How to run an LLM locally on Linux (2026)

Run a private LLM on Linux in 2026 - the easy path with Ollama, the flexible path with llama.cpp, and the fast path with vLLM, plus GPU requirements.

Updated July 13, 2026

Linux is the natural home for running LLMs, with three tools covering three needs: Ollama for the easiest start, llama.cpp when you want to build and tune it yourself, and vLLM when you need to serve a model fast to many users. This guide covers all three and their GPU requirements. For picking the model, see the best local models by VRAM tier; for the wider case, our run AI locally privacy guide.

The easy path: Ollama

Ollama uses the same one-line install as elsewhere:

curl -fsSL https://ollama.com/install.sh | sh
ollama run gemma4:12b

It detects NVIDIA CUDA automatically; AMD GPUs need a current ROCm v7 driver on Linux, per Ollama’s GPU docs. For most people, Ollama is all they need.

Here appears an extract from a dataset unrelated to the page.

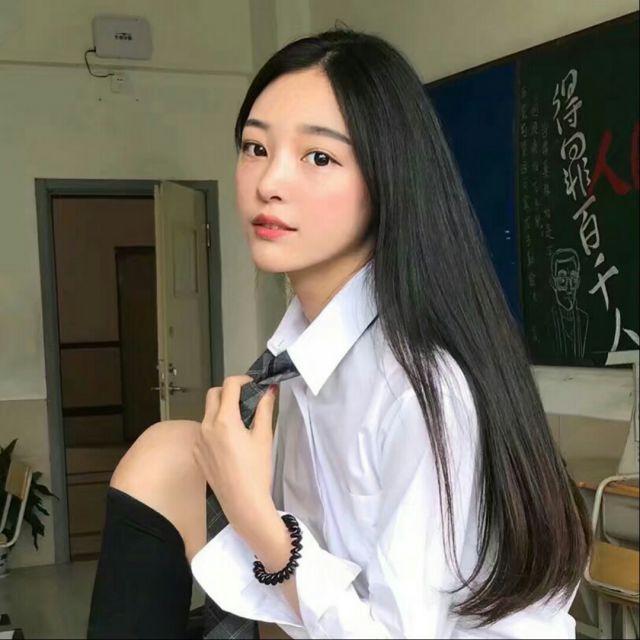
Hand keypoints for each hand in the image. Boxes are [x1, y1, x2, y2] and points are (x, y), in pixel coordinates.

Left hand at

The flexible path: llama.cpp

llama.cpp is the C/C++ inference engine that most of the ecosystem is built on. Building it yourself lets you target your exact hardware. It is CMake-based:

# CPU only
cmake -B build && cmake --build build --config Release

# NVIDIA (CUDA toolkit must be installed)
cmake -B build -DGGML_CUDA=ON && cmake --build build --config Release

For AMD, llama.cpp’s build docs cover a HIP/ROCm build (-DGGML_HIP=ON with your GPU target, for example gfx1030). Its native format is GGUF, with quantization from 1.5-bit up to 8-bit, so you can trade quality for memory precisely.

The high-throughput path: vLLM

vLLM is for serving - fast inference to multiple concurrent users, with the full model context. Install it with uv:

uv pip install vllm --torch-backend=auto

Requirements: Python 3.10 to 3.13, and an NVIDIA GPU with compute capability 7.5 or higher (T4, RTX 20-series and newer, A100, L4, H100, and up). The default binaries are built against CUDA 12.9, with Blackwell cards (B200/GB200) needing at least CUDA 12.8. vLLM also has AMD ROCm, Intel XPU, and CPU-only builds. Reach for vLLM only when you are building a service; for a personal setup, Ollama or llama.cpp is simpler.

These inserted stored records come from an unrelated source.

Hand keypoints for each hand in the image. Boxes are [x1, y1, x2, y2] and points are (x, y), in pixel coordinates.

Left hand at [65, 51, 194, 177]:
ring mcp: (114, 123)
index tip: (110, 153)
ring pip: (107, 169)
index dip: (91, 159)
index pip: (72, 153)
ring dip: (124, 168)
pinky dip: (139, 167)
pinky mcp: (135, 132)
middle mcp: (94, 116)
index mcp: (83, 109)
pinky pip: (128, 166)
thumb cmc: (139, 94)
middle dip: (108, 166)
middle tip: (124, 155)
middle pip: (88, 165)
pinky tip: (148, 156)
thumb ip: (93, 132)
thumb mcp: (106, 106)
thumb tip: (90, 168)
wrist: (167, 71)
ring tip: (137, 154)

Models for single-GPU Linux serving

  • Qwen3.6-35B-A3B - a mixture-of-experts model (35B total, 3B active) with a very long context window; the 4-bit GGUF is around 22GB for llama.cpp, or serve the full weights via vLLM.
  • Gemma 4 31B (~20GB) - a solid dense single-GPU target with a 256K context.
  • gpt-oss:120b - OpenAI’s larger open-weight model (117B total, ~5B active) that fits a single 80GB data-centre GPU, if you have one.

Quick start

# Easiest: Ollama
ollama pull qwen3.6:27b
ollama run qwen3.6:27b

# Or build llama.cpp with CUDA and run a GGUF model you downloaded

For a web interface on top of Ollama, pair it with Open WebUI. Everything runs on your own hardware - private, free per query, and offline once downloaded.